Week 20 – Birth

Week 20 – Birth

My apologies to anyone who has been waiting for this blog, frankly – for entirely positive reasons – I have struggled to write it. This week I really did have a dream come true and describing this in a non-clichéd way while respecting the privacy of my wonderful brave, strong client (who has asked me to call her Mariam in this blog) has proved difficult. So I’ve decided to just get on and describe some of what happened and as long as Mariam is happy I will publish.

On Wednesday 20th (a week after her expected date of delivery) Mariam called me in the morning because she had had a “show” and was having a lot of what she thought were Braxton Hicks contractions. Mariam did not have another birth partner and I wanted to be there as early as possible so I went over to see her. We went to a pre-planned ante-natal appointment together and the midwife confirmed that Mariam was in the “latent” stage of labour and warned us (as we knew) that this could go on for a long time – potentially days. We spent the rest of the day together in Mariam’s home with her contractions increasing in frequency, length and intensity. I reminded her to eat and drink, and reassured her from time to time, but mostly I was just an observer while she managed by moving round the room and mainly sitting on the floor when the contractions came.

Birth professionals generally advise that for contractions to be effective – to dilate the cervix – they need to be coming every 2/3 minutes and be lasting over a minute. By around 9.30pm Mariam’s contractions were coming roughly every 4 minutes and most were over a minute in length. We decided to go into hospital. Mariam was found to be 3cm dilated – whereas “active labour” is defined as 4cm+ which meant that we could not go into either the delivery suite or birth centre – in fact we were told that at that point they were both completely full. (September is a notoriously busy month for maternity wards.) However we stayed in the hospital and were taken to the general labour ward.

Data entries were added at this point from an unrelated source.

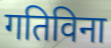
गतिविना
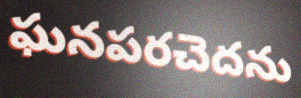
ఘనపరచెదను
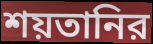
শয়তানির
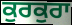
ਕੁਰਕੁਰਾ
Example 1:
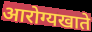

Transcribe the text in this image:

आरोग्यखाते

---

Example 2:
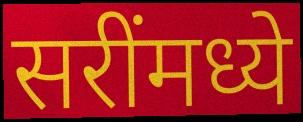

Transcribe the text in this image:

सरींमध्ये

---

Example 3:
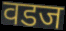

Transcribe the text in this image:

वडज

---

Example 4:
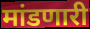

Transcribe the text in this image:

मांडणारी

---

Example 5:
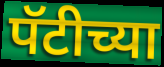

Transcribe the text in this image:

पॅटीच्या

This was a noisy, busy place with little privacy apart from that provided by a paper curtain around a booth. Not surprisingly Mariam’s contractions slowed down for a while. Over the next few hours Mariam spent a lot of time walking around the ward and leaning against walls when her contractions came. She also managed to rest on the bed from time to time. I did very little during this time and occasionally wondered if it was useful for Mariam having me there. Then sometime in the early hours Mariam was sick and she began to ask for my support through the contractions – I pressed her lower back and pelvis during contractions and she rested on me between surges. Mariam began to want some other relief from the pain – the midwife we asked felt it was too early for gas and air, but agreed to Mariam getting into a warm bath. She stayed there for a long time, managing brilliantly through increasingly frequent and intense contractions while I held her hand and rubbed her shoulders. We both felt that labour was really progressing (though were also a bit scared that we might be wrong). Mariam was examined again and was 8cm dilated. Wonderful!! A huge boost. Midwifery staff who had more or less left us alone until this point started to pay attention. They also agreed that Mariam could give birth in the birthing centre. There was now space and Mariam would be able to use a birthing pool.

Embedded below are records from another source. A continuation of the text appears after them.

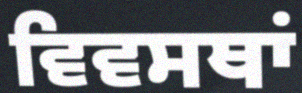
ਵਿਵਸਥਾਂ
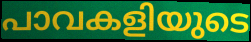
പാവകളിയുടെ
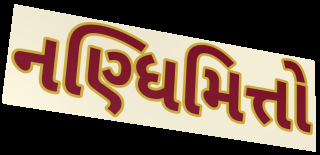
નણ્ધિમિત્તો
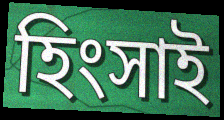
হিংসাই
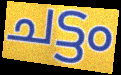
ചട്ടം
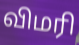
விமரி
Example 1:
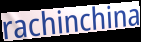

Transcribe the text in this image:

rachinchina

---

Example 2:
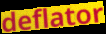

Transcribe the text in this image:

We transferred to the birthing centre and now had one midwife with us in a large quiet room. A huge change from the ward. Mariam was soon pushing. She started in the pool, but her contractions slowed down. So despite being exhausted Mariam came out of the pool and between contractions walked around the room. Sometimes I supported her while she squatted to push. At other times she sat up on the bed and pushed against me and the midwife Sue. This “second stage” took a long time (over 2 hours), but at the end of it all Mariam gave one huge roaring push and her son (Hassan) was born. He was placed on her stomach and within 10 minutes was rooting for his first feed. The wonderful Mariam had managed the whole labour without any drugs. She also delivered the placenta without medical assistance.

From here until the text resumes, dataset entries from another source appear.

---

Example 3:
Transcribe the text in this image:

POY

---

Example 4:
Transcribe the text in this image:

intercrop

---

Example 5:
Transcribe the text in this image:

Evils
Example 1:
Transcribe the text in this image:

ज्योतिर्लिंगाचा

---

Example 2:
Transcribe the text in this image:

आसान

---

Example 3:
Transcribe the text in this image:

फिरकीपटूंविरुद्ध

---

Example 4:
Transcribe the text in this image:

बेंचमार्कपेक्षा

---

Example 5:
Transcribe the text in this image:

I still cannot get over how lucky I am that my first birth as a doula was such a wonderful, intimate and positive one. This was without any doubt, and far and away the happiest and most satisfying day of work I have ever had. Doulas talk a lot about the oxytocin high which can envelope all those involved in a labour – I am still feeling it. This last 5 months since I left Acas have had their ups and downs – though far more ups. Whatever happens now 20th-21st September 2017 is the proof to me that my decision to change career at this advanced age was absolutely the right thing.